#### [Extracted material]
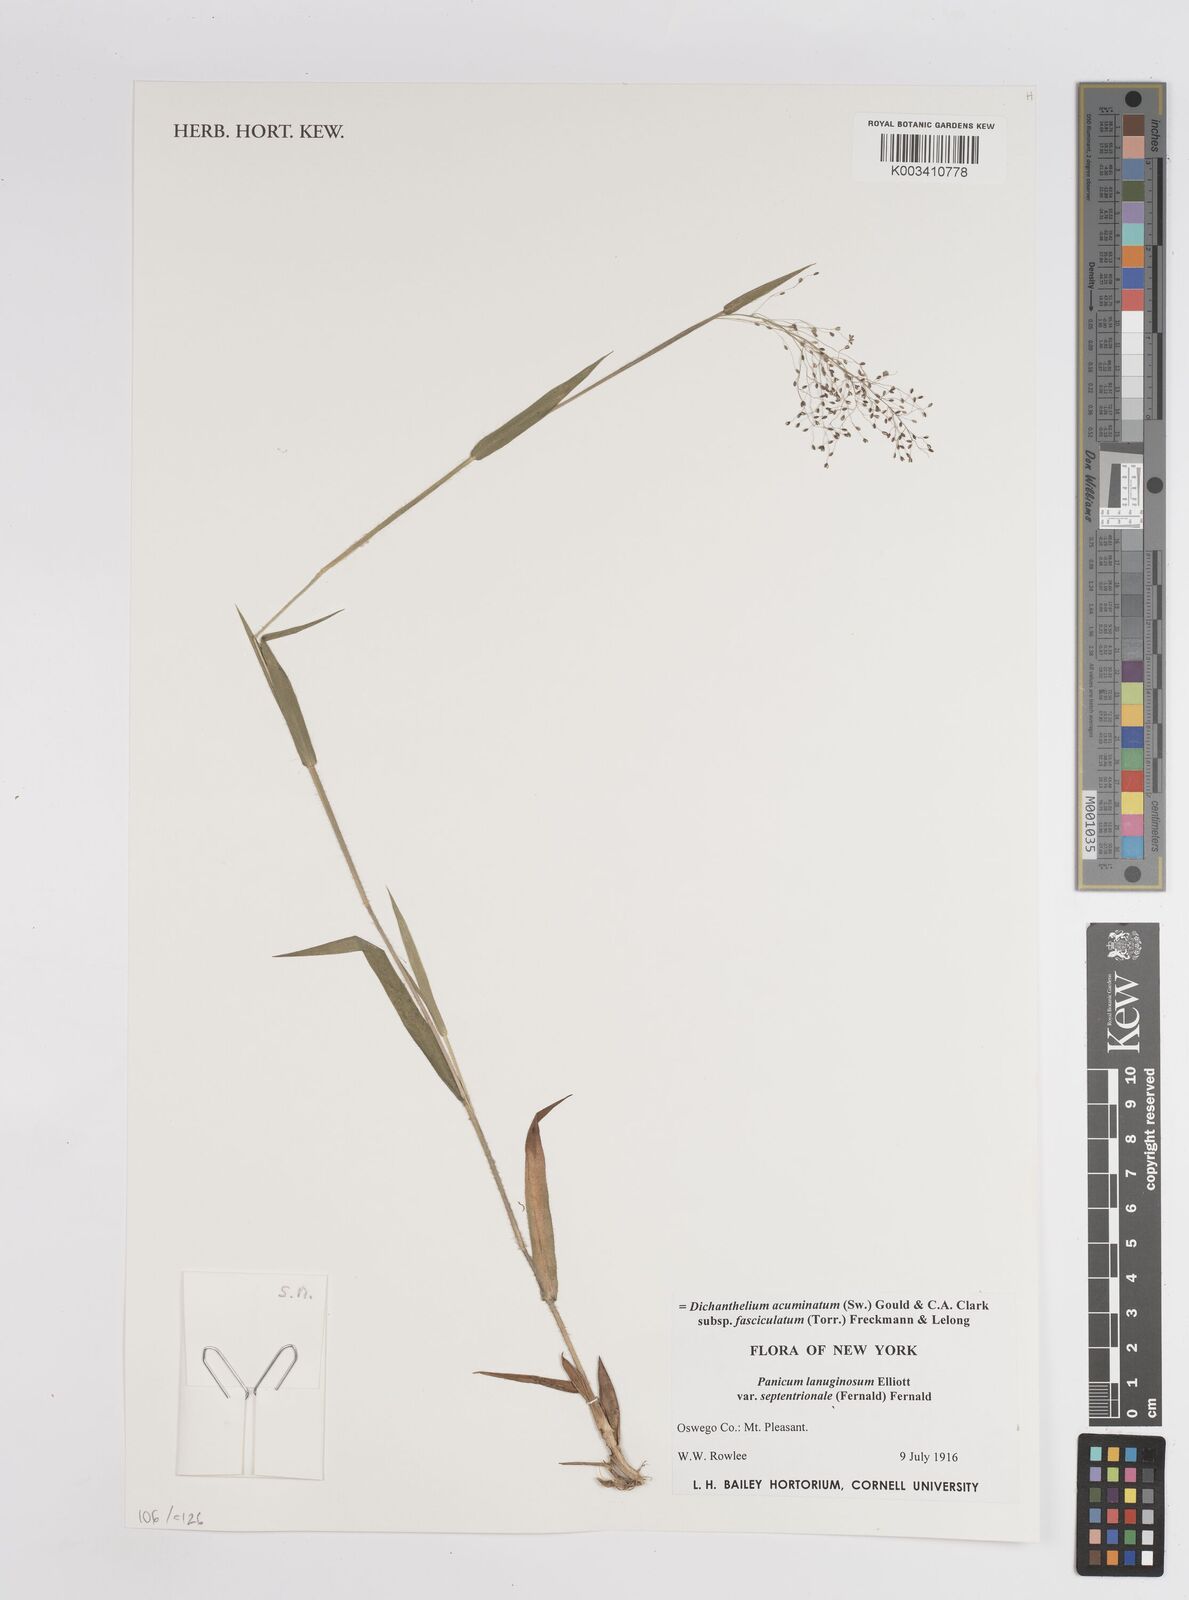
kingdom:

---

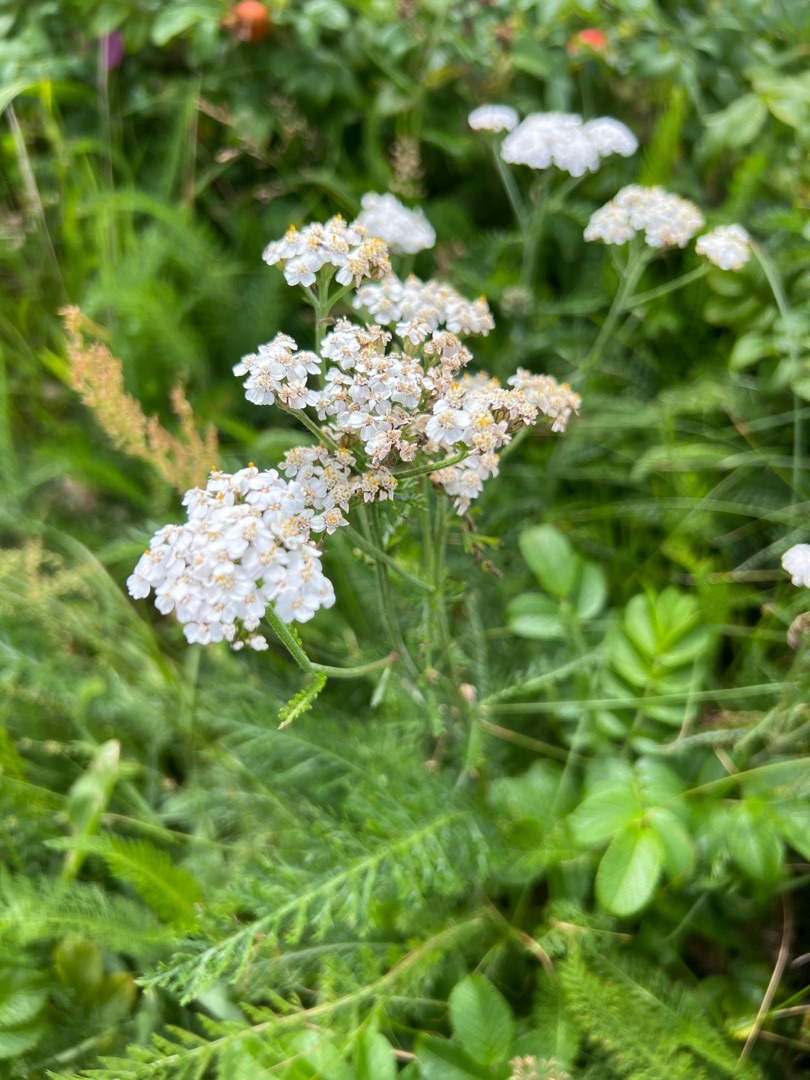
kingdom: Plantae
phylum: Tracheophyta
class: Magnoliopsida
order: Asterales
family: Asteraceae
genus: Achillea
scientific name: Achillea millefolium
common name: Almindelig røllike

#### [What is needed]
Rewrite the lines starting with the one containing "class: Magnoliopsida" and going on through the one containing "common name: Almindelig røllike", changing "common name" to "vernacular name" and leaving everything else as it is. Give only those lines.

#### [Task answer]
class: Magnoliopsida
order: Asterales
family: Asteraceae
genus: Achillea
scientific name: Achillea millefolium
vernacular name: Almindelig røllike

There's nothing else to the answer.